[[ Supplied records open ]]

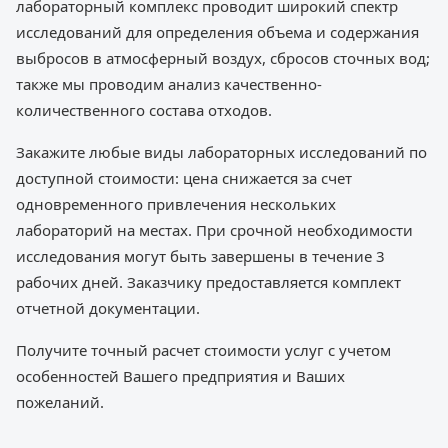
лабораторный комплекс проводит широкий спектр
исследований для определения объема и содержания
выбросов в атмосферный воздух, сбросов сточных вод;
также мы проводим анализ качественно-
количественного состава отходов.
Закажите любые виды лабораторных исследований по
доступной стоимости: цена снижается за счет
одновременного привлечения нескольких
лабораторий на местах. При срочной необходимости
исследования могут быть завершены в течение 3
рабочих дней. Заказчику предоставляется комплект
отчетной документации.
Получите точный расчет стоимости услуг с учетом
особенностей Вашего предприятия и Ваших
пожеланий.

[[ Supplied records closed ]]

» **Activity**
Reproduce the lines of the entries above exactly, but only from the line containing "рабочих дней. Заказчику" through the final line.

» **Response to the task**
рабочих дней. Заказчику предоставляется комплект
отчетной документации.
Получите точный расчет стоимости услуг с учетом
особенностей Вашего предприятия и Ваших
пожеланий.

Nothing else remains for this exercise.